RECORDS FOR THE TASK Start Marker

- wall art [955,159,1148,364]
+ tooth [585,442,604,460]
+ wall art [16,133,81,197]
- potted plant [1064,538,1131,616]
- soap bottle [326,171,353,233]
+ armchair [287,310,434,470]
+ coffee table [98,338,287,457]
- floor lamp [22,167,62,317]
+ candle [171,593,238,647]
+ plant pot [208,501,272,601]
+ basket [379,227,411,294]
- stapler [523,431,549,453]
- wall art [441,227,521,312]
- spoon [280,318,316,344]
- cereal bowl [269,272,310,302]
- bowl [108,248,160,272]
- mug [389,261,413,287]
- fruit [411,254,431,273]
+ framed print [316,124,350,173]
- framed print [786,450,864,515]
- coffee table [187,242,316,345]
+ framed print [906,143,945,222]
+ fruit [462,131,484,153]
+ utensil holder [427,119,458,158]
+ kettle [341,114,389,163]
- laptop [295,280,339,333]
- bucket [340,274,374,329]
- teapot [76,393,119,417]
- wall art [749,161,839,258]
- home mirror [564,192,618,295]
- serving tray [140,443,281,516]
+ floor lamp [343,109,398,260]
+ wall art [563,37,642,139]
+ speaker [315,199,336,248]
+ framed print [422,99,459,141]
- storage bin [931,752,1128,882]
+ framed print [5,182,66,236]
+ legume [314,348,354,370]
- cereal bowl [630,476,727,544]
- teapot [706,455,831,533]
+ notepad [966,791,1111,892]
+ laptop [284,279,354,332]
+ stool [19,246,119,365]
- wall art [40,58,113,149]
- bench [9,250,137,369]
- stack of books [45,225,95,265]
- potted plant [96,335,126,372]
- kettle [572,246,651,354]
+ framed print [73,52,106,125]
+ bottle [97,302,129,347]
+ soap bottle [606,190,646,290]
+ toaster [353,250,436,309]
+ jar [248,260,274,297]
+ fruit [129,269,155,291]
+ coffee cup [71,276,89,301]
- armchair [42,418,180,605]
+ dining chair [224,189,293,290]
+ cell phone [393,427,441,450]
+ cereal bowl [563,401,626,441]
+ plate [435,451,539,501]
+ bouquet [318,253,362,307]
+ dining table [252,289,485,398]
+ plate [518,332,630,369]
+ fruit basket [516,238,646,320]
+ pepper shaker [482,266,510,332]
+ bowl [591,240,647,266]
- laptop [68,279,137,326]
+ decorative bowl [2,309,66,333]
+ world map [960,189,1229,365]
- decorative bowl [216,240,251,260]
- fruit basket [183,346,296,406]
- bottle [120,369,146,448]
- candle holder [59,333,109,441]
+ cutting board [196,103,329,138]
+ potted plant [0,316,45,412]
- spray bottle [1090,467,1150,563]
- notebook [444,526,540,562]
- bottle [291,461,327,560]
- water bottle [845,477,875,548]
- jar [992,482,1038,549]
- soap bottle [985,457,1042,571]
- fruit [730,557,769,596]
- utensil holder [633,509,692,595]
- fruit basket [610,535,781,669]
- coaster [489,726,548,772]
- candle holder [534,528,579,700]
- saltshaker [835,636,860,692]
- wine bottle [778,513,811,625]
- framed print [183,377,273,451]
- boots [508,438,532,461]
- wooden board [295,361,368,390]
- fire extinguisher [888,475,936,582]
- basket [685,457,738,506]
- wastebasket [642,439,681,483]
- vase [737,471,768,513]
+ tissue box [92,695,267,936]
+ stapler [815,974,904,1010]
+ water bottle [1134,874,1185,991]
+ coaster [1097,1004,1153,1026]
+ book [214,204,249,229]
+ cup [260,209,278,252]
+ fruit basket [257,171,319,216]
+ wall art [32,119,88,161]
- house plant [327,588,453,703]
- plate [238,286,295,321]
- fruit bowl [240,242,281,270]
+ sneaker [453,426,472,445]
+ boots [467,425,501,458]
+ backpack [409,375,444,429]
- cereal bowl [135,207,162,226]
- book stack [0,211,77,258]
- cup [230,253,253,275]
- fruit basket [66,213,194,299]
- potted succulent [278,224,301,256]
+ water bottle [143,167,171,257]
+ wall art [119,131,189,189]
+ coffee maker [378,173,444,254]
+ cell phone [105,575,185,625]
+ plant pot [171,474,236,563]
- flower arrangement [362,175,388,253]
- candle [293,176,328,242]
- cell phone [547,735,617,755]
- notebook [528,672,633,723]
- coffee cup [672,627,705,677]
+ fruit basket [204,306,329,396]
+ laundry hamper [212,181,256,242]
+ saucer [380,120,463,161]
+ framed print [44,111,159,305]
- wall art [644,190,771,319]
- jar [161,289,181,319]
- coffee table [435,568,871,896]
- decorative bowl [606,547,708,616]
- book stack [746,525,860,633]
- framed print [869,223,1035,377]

RECORDS FOR THE TASK End Marker

▶ _AIM OF THE TASK_: Line by line, check the data above for the word "cell" and state how many lines contain it. Give only the number.

▶ _PROBLEM SOLUTION_: 3